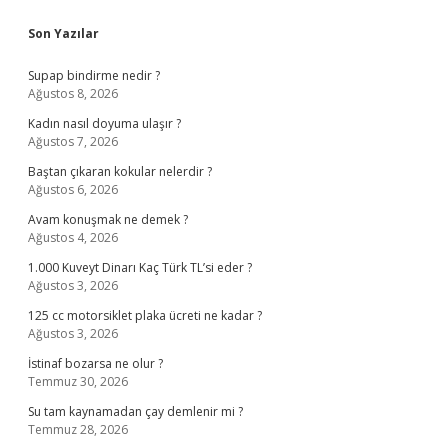
Sidebar
Son Yazılar
Supap bindirme nedir ?
Ağustos 8, 2026
Kadın nasıl doyuma ulaşır ?
Ağustos 7, 2026
Baştan çıkaran kokular nelerdir ?
Ağustos 6, 2026
Avam konuşmak ne demek ?
Ağustos 4, 2026
1.000 Kuveyt Dinarı Kaç Türk TL’si eder ?
Ağustos 3, 2026
125 cc motorsiklet plaka ücreti ne kadar ?
Ağustos 3, 2026
İstinaf bozarsa ne olur ?
Temmuz 30, 2026
Su tam kaynamadan çay demlenir mi ?
Temmuz 28, 2026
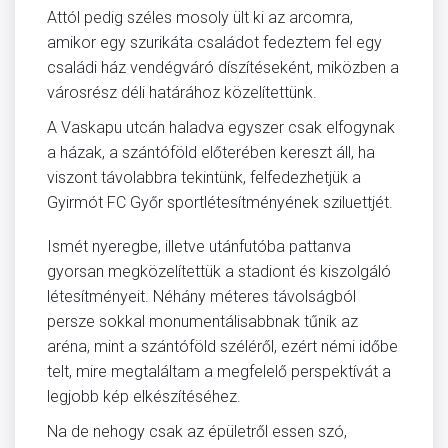
Attól pedig széles mosoly ült ki az arcomra,
amikor egy szurikáta családot fedeztem fel egy
családi ház vendégváró díszítéseként, miközben a
városrész déli határához közelítettünk.
A Vaskapu utcán haladva egyszer csak elfogynak
a házak, a szántóföld előterében kereszt áll, ha
viszont távolabbra tekintünk, felfedezhetjük a
Gyirmót FC Győr sportlétesítményének sziluettjét.
Ismét nyeregbe, illetve utánfutóba pattanva
gyorsan megközelítettük a stadiont és kiszolgáló
létesítményeit. Néhány méteres távolságból
persze sokkal monumentálisabbnak tűnik az
aréna, mint a szántóföld széléről, ezért némi időbe
telt, mire megtaláltam a megfelelő perspektívát a
legjobb kép elkészítéséhez.
Na de nehogy csak az épületről essen szó,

★ ★ ★ ★

▸ PROBLEM STATEMENT: Copy the records exactly. Skip the pictures.

▸ RESULT OF THIS TASK:
Sidebar
Son Yazılar
Supap bindirme nedir ?
Ağustos 8, 2026
Kadın nasıl doyuma ulaşır ?
Ağustos 7, 2026
Baştan çıkaran kokular nelerdir ?
Ağustos 6, 2026
Avam konuşmak ne demek ?
Ağustos 4, 2026
1.000 Kuveyt Dinarı Kaç Türk TL’si eder ?
Ağustos 3, 2026
125 cc motorsiklet plaka ücreti ne kadar ?
Ağustos 3, 2026
İstinaf bozarsa ne olur ?
Temmuz 30, 2026
Su tam kaynamadan çay demlenir mi ?
Temmuz 28, 2026
Attól pedig széles mosoly ült ki az arcomra,
amikor egy szurikáta családot fedeztem fel egy
családi ház vendégváró díszítéseként, miközben a
városrész déli határához közelítettünk.
A Vaskapu utcán haladva egyszer csak elfogynak
a házak, a szántóföld előterében kereszt áll, ha
viszont távolabbra tekintünk, felfedezhetjük a
Gyirmót FC Győr sportlétesítményének sziluettjét.
Ismét nyeregbe, illetve utánfutóba pattanva
gyorsan megközelítettük a stadiont és kiszolgáló
létesítményeit. Néhány méteres távolságból
persze sokkal monumentálisabbnak tűnik az
aréna, mint a szántóföld széléről, ezért némi időbe
telt, mire megtaláltam a megfelelő perspektívát a
legjobb kép elkészítéséhez.
Na de nehogy csak az épületről essen szó,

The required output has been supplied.